Segment Open

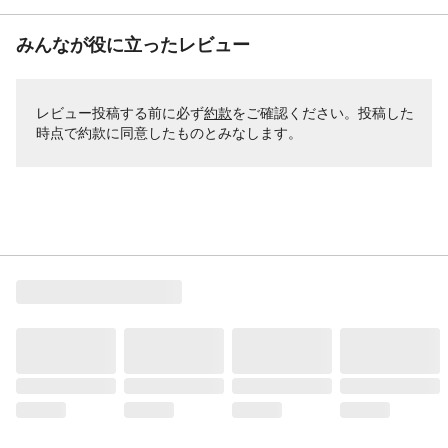
みんなが役に立ったレビュー
レビュー投稿する前に必ず
約款
をご確認ください。投稿した
時点で約款に同意したものとみなします。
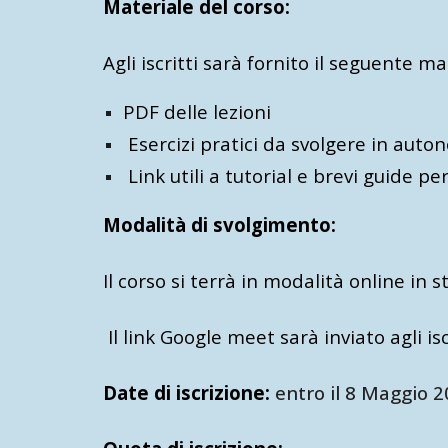
Materiale del corso:
Agli iscritti sarà fornito il seguente ma
PDF delle lezioni
Esercizi pratici da svolgere in auto
Link utili a tutorial e brevi guide pe
Modalità di svolgimento:
Il corso si terrà in modalità online in 
Il link Google meet sarà inviato agli isc
Date di iscrizione:
entro il 8 Maggio 2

Segment Closed

WHAT THE TASK REQUIRES
Collect every line from the entries above that contains the string "corso", and note that case counts.

SOLUTION FOR THIS PROBLEM
Materiale del corso:
Il corso si terrà in modalità online in 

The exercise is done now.